Chances are it will die in the Senate but the arrogant demagoguery of its House sponsors was stunning.

They ignored pleas from Mayor Anthony Williams that striking the district's ban on semiautomatic firearms, repealing limits on gun registration, and reversing requirements that guns kept in homes be unloaded or locked up would make gun violence worse. After the bill passed, the mayor said he was outraged federal officials would overturn local laws.

"District residents are being reduced to mere spectators of democracy," he charged. The municipal government has limited self-rule, with Congress overseeing some aspects of its operation.

Police Chief Charles Ramsey predicted the legislation would lead to a "tidal wave" of more deadly weapons in the hands of criminals.

Others questioned the sanity of easing gun restrictions in Washington when it was under orange alert for terrorist attacks.

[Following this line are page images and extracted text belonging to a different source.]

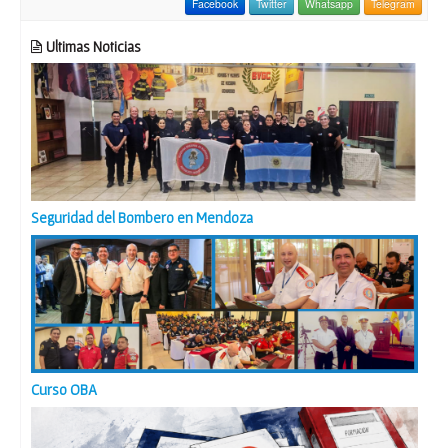
Facebook
Twitter
Whatsapp
Telegram
Ultimas Noticias
Seguridad del Bombero en Mendoza
Curso OBA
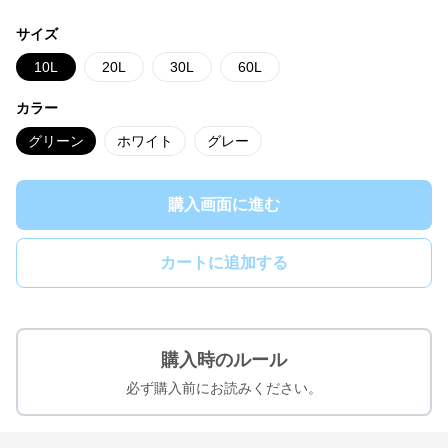
サイズ
10L
20L
30L
60L
カラー
グリーン
ホワイト
グレー
購入画面に進む
カートに追加する
購入時のルール
必ず購入前にお読みください。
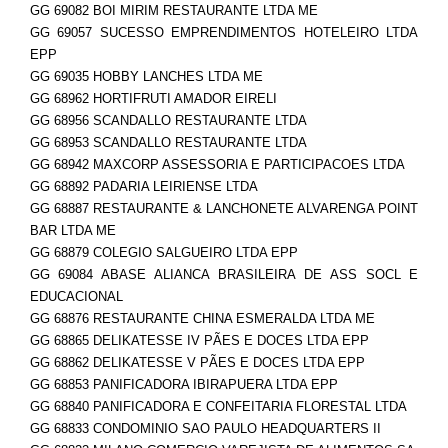
GG 69082 BOI MIRIM RESTAURANTE LTDA ME
GG 69057 SUCESSO EMPRENDIMENTOS HOTELEIRO LTDA
EPP
GG 69035 HOBBY LANCHES LTDA ME
GG 68962 HORTIFRUTI AMADOR EIRELI
GG 68956 SCANDALLO RESTAURANTE LTDA
GG 68953 SCANDALLO RESTAURANTE LTDA
GG 68942 MAXCORP ASSESSORIA E PARTICIPACOES LTDA
GG 68892 PADARIA LEIRIENSE LTDA
GG 68887 RESTAURANTE & LANCHONETE ALVARENGA POINT
BAR LTDA ME
GG 68879 COLEGIO SALGUEIRO LTDA EPP
GG 69084 ABASE ALIANCA BRASILEIRA DE ASS SOCL E
EDUCACIONAL
GG 68876 RESTAURANTE CHINA ESMERALDA LTDA ME
GG 68865 DELIKATESSE IV PÃES E DOCES LTDA EPP
GG 68862 DELIKATESSE V PÃES E DOCES LTDA EPP
GG 68853 PANIFICADORA IBIRAPUERA LTDA EPP
GG 68840 PANIFICADORA E CONFEITARIA FLORESTAL LTDA
GG 68833 CONDOMINIO SAO PAULO HEADQUARTERS II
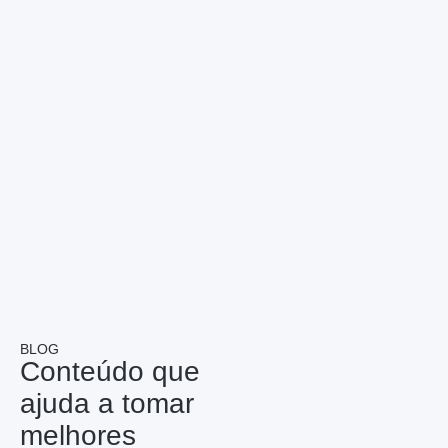
BLOG
Conteúdo que
ajuda a tomar
melhores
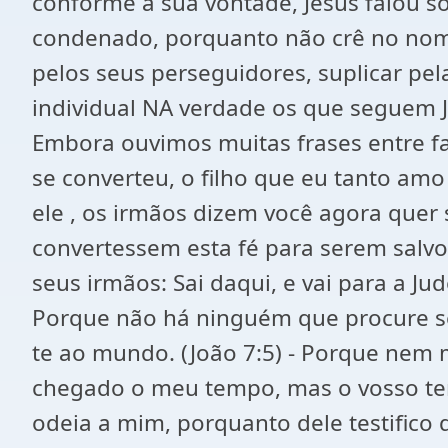
conforme a sua vontade, Jesus falou s
condenado, porquanto não crê no nome
pelos seus perseguidores, suplicar pel
individual NA verdade os que seguem J
Embora ouvimos muitas frases entre fa
se converteu, o filho que eu tanto amo
ele , os irmãos dizem você agora quer
convertessem esta fé para serem salvos 
seus irmãos: Sai daqui, e vai para a Ju
Porque não há ninguém que procure ser
te ao mundo. (João 7:5) - Porque nem m
chegado o meu tempo, mas o vosso tem
odeia a mim, porquanto dele testifico 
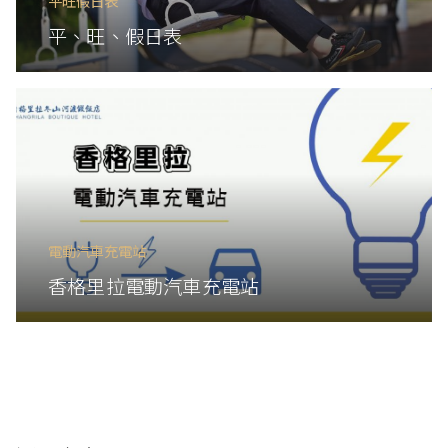
平旺假日表
平、旺、假日表
電動汽車充電站
香格里拉電動汽車充電站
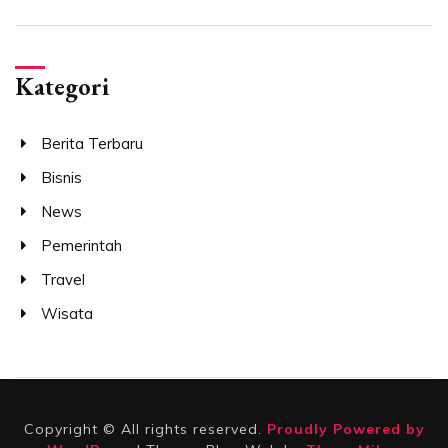
Kategori
Berita Terbaru
Bisnis
News
Pemerintah
Travel
Wisata
Copyright © All rights reserved.
Proudly Powered by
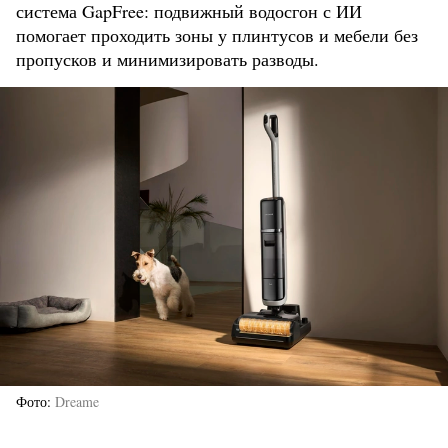
система GapFree: подвижный водосгон с ИИ
помогает проходить зоны у плинтусов и мебели без
пропусков и минимизировать разводы.
Фото
Dreame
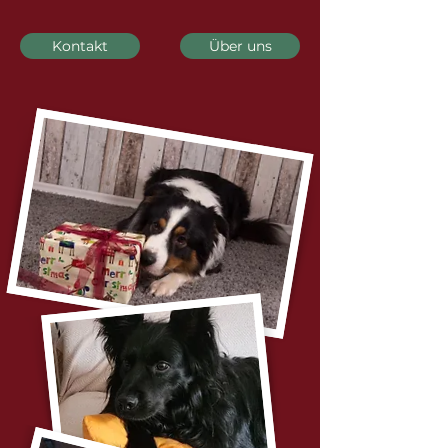
Kontakt
Über uns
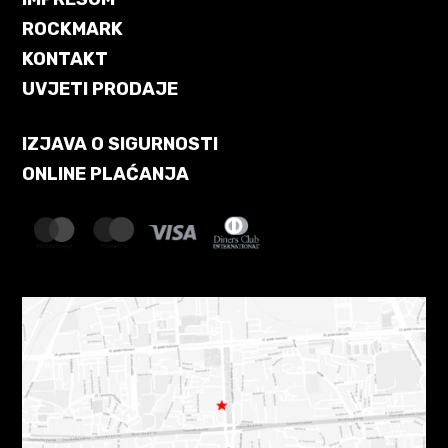
ROCKMARK
KONTAKT
UVJETI PRODAJE
IZJAVA O SIGURNOSTI
ONLINE PLAĆANJA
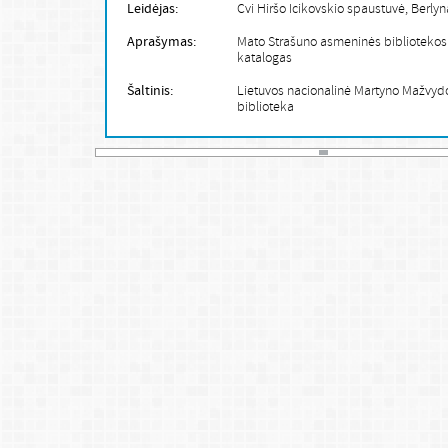
Leidėjas:
Cvi Hiršo Icikovskio spaustuvė, Berlyn
Aprašymas:
Mato Strašuno asmeninės bibliotekos
katalogas
Šaltinis:
Lietuvos nacionalinė Martyno Mažvyd
biblioteka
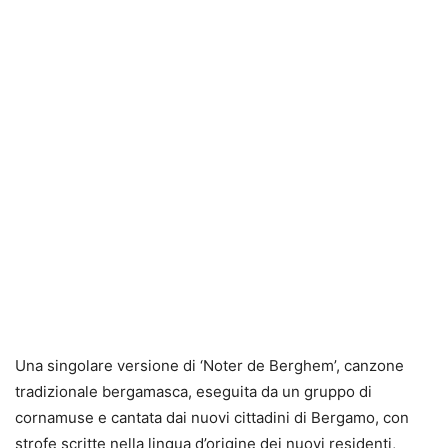
Una singolare versione di ‘Noter de Berghem’, canzone
tradizionale bergamasca, eseguita da un gruppo di
cornamuse e cantata dai nuovi cittadini di Bergamo, con
strofe scritte nella lingua d’origine dei nuovi residenti,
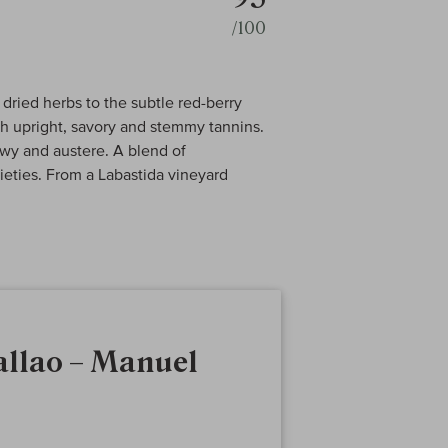
/100
 dried herbs to the subtle red-berry
ith upright, savory and stemmy tannins.
ewy and austere. A blend of
ieties. From a Labastida vineyard
allao – Manuel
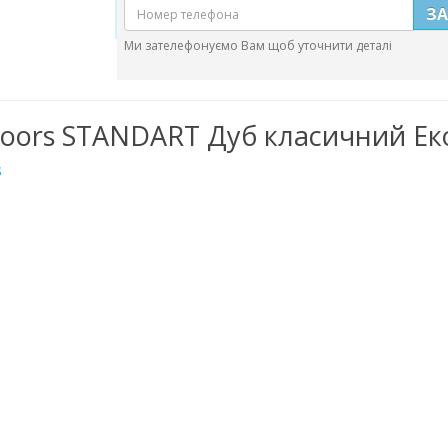
З
Ми зателефонуємо Вам щоб уточнити деталі
Doors STANDART Дуб класичний Ек
s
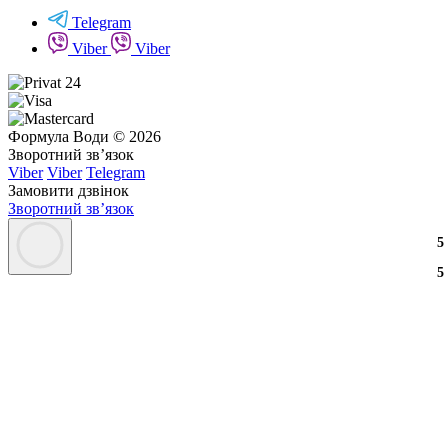
Telegram
Viber
Viber
Формула Води © 2026
Зворотний зв’язок
Viber
Viber
Telegram
Замовити дзвінок
Зворотний зв’язок
3
2
3
5
3
2
3
5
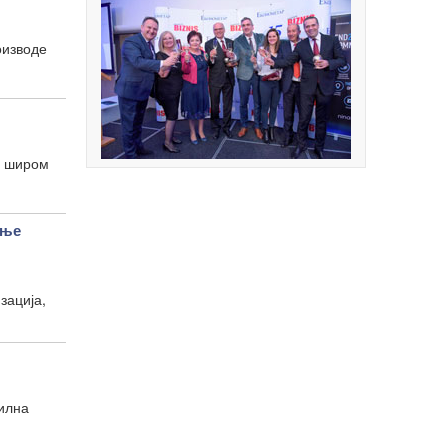
оизводе
е широм
ање
зација,
билна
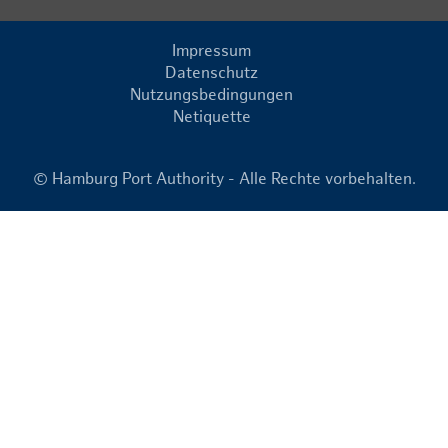
Impressum
Datenschutz
Nutzungsbedingungen
Netiquette
© Hamburg Port Authority - Alle Rechte vorbehalten.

"A Capitol Hill resident who lived across the street from the Supreme Court could sit on his porch with a fully loaded semiautomatic Uzi carbine," protested Democrats John Conyers of Michigan and Henry Waxman of California in a letter to the President.

None of it mattered to Rep. Mark Souder. The Indiana Republican dismissed D.C. residents, most of whom support the strict gun laws, and went ahead with his plan to force lawmakers to cast a tough gun vote a few weeks before the congressional election.

His intent was transparent and troubling. He played with emotions and dangerous precedent for sport, to no end but political.